It’s one of the most popular beaches on the South Coast, attracting an estimated 1.5 million visitors a year.
But, Santa Barbara County has spent an estimated two million dollars since 2015, and 12 million since 1995 to protect the beach, and its infrastructure like its pier, restrooms, and parking lots from storm-driven erosion. One top county leader is suggesting the county should get rid of it.
The County has been facing the question of whether it should try to keep a more than 900 foot long emergency rock revetment in place, but the ongoing costs are prompting some county leaders to question the beach’s future. Santa Barbara County Supervisor Peter Adam suggested the county should actually consider turning over the park to the state, in effect give it away, so the county wouldn’t have to deal with the mounting ongoing costs.
The subject came up as County Supervisors Tuesday considered whether they county should file an application with the State Coastal Commission to keep the 948 long rock revetment, as well as a pier revetment and one for the Goleta Sanitary District’s outfall pipe in place.
County Community Services officials recommending keeping the protections in place, noting that if they are removed, they would need to rebuilt during the next storm season. But, the ongoing costs, and the fact there’s not much sand on the beach led to some officials, and members of the public objecting to the plans.

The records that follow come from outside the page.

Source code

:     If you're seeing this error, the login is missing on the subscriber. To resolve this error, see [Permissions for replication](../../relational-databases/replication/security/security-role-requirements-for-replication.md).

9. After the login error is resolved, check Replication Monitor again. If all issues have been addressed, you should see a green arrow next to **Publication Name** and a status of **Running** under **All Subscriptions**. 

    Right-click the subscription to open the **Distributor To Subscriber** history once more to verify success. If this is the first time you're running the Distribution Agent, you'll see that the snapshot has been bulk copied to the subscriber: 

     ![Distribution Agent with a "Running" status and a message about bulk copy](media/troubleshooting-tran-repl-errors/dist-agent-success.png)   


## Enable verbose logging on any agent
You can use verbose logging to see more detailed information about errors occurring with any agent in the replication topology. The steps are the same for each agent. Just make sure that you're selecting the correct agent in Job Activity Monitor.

Ken Paley, with the Surfrider Foundation, says it doesn’t make sense to pursue a policy which hasn’t worked for years. Some people brought up an idea discussed in the past, something called a managed retreat. Infrastructure like parking lots and restrooms are relocated inland, so nature can take its course on the beach. But, it’s a costly approach, with Goleta Beach home to things like a pier, a beachfront restaurant, and parking lots.
Some people say the solution is obvious, by keep the rock revetments in place, the beach will be protected. County Supervisor Janet Wolf says the most cost effective approach at this point is to keep the emergency structures.
The issue led to a hours long discussion among county supervisors. They agreed that others should be helping to foot the bill, with utility companies, UCSB, Caltrans, the Goleta Sanitary District, and Santa Barbara Airport all having key infrastructure which would be at risk without coastal storm protections at Goleta Beach.
Supervisors decided to pursue getting permit extensions to keep the rock revetments in place, while talking to other agencies about cost-sharing, and exploring whether the county could actually turn the beach over to the state.